BEGIN EXERCISE PASSAGE
On the other hand, the incidence and severity of certain adverse events (AEs) were higher in patients who received the eLD rather than the sLD. The AE data also included patients who had received the sLD and either DL1 (100x106 cells, n = 3), DL2 (300x106 cells, n = 3), or DL3 (600x106 cells, n = 6) of WU-CART-007. Among the 15 patients in the overall sLD group, 10 patients (66.6%) experienced cases of grade 1-2 cytokine release syndrome (CRS) and 1 patient (6.6%) experienced a grade 3 or greater case of CRS. Meanwhile, among the 13 patients who received the eLD, 9 patients (69%) experienced grade 1-2 cases of CRS and 4 patients (31%) experienced grade 3 or greater cases of CRS. Furthermore, in the sLD group, only 1 patient (6.6%) experienced a grade 1-2 case of COVID-19 and 1 patient (6.6%) experienced grade 3 or greater cases of periorbital cellulitis and encephalopathy due to mucor infection. In the eLD group, 4 patients (31%) experienced grade 1-2 infections and 6 patients (46.2%) experienced grade 3 or greater infections. Grade 1-2 infections included bacteremia in 3 patients (231%), cytomegalovirus infection reactivation in 2 patients (15.4%), C-Difficile infection in 1 patient (7.7%), Epstein-Barr viraemia in 1 patient (7.7%), polyomavirus viraemia in 1 patient (7.7%), and urinary tract infection in 1 patient (7.7%). Grade 3 or greater infections included sepsis in 3 patients (23.1%), cytomegalovirus infection reactivation in 1 patient (7.7%), hepatic infection in 1 patient (7.7%), otitis externa in 1 patient (7.7%), pneumonia fungal in 1 patient (7.7%), and viremia in 1 patient (7.7%).
Bakkacha, MD, and colleagues determined that infection severity was associated with the use of immunosuppressive therapies that were used to control CRS in the patients. Patients who experienced grade 1-2 infections received a mean (±SEM) total steroid dose (mg dexamethasone equivalent) of 33.1±12 and patients who experienced grade 3 or greater infections received a mean 290.6±87 total steroid dose (mg dexamethasone equivalent) (P = .0017). Patients who experienced grade 1-2 infections received no anakinra, but patients who experienced grade 3 or greater infections received a mean dose of 860±532 mg of anakinra (P = .044). Patients with grade 1-2 infections also received a mean 2.0±0.4 total steroid dose (8 mg/kg) while patients with grade 3 or greater infections received a mean 3.0±0.5 total steroid dose (8 mg/kg) (P = .099). In patients with grade 1-2 infections, there was a mean of 1.4±0.3 CRS events with a mean grade of 2.3±0.4 and in patients with grade 3 or greater infections there was a mean of 2.3±0.5 CRS events (P = .11) with a mean grade of 2.3±0.3 (P > .099).
“Increasing intensity of LD therapy, while successful in increasing expansion, persistence, and responses of WU-CART-007 in r/r T-ALL/LBL patients, was associated with higher incidence and severity of infections,” Bakkacha, MD, and colleagues concluded. “Our data suggests that a contributing factor of infection is the usage of immunosuppressing therapy for CRS. Early use of steroid-sparing agents for the management of CRS may mitigate infection severity.”
END EXERCISE PASSAGE
_YOUR ASSIGNMENT_.
According to the WU-CART-007 passage, why might early use of steroid-sparing agents to manage CRS reduce infection severity? Answer in one to three sentences. Answer from the text only, without outside sources.
BEGIN INFORMATION SHOWN
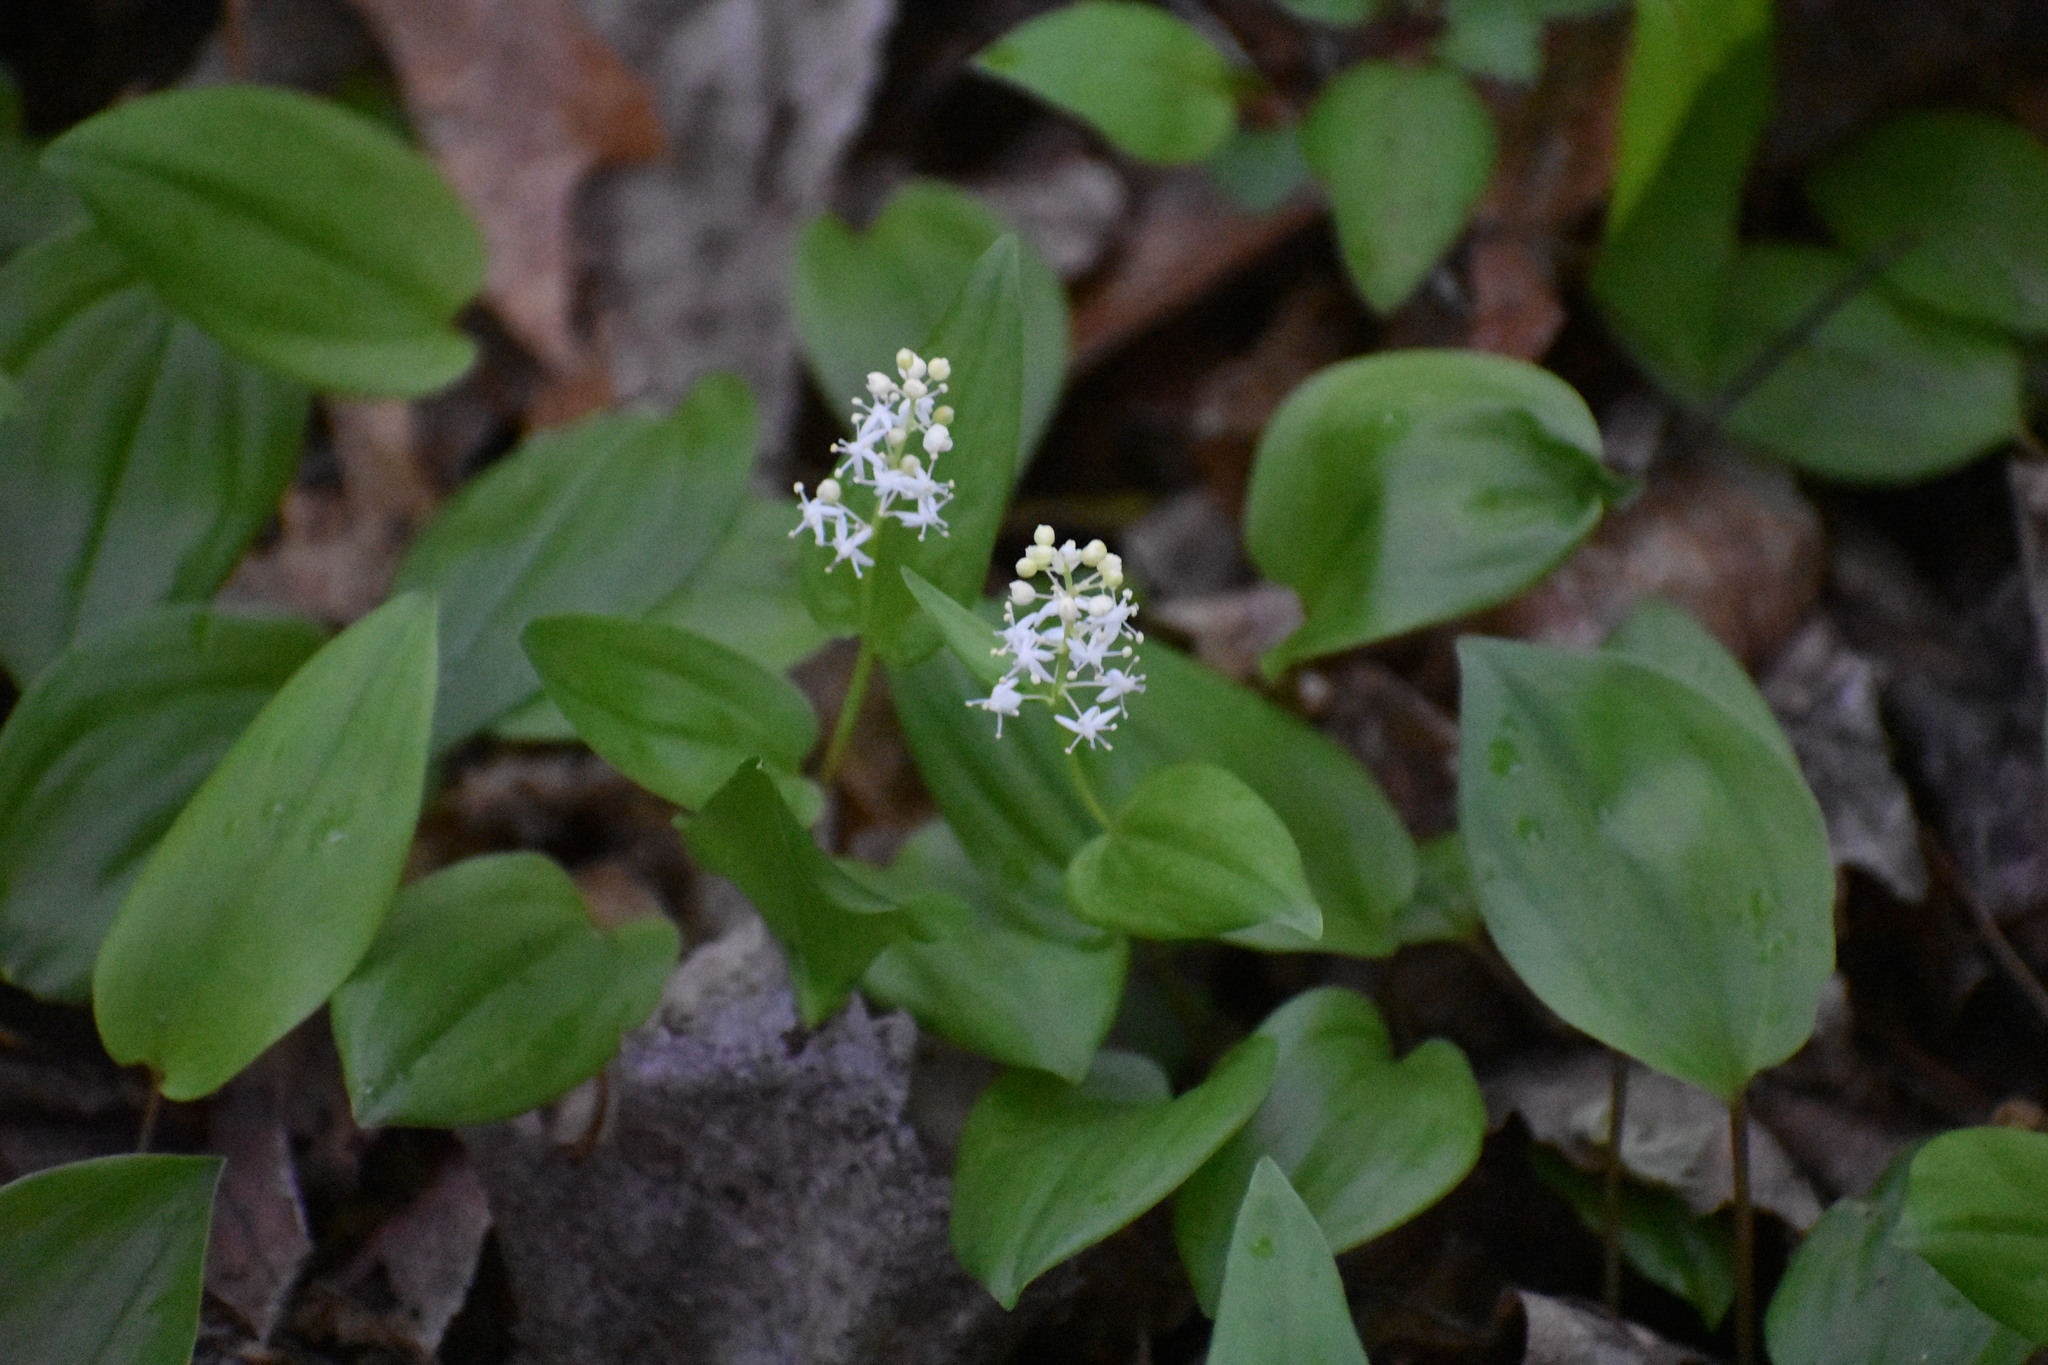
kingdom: Plantae
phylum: Tracheophyta
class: Liliopsida
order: Asparagales
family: Asparagaceae
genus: Maianthemum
END INFORMATION SHOWN
_ANSWER BOX_.
The investigators found that infection severity was associated with the immunosuppressive therapies used to control CRS, and their data suggest that this immunosuppressing therapy contributes to infection. Patients with grade 3 or greater infections had received much higher mean steroid doses and anakinra, while patients with grade 1-2 infections received no anakinra.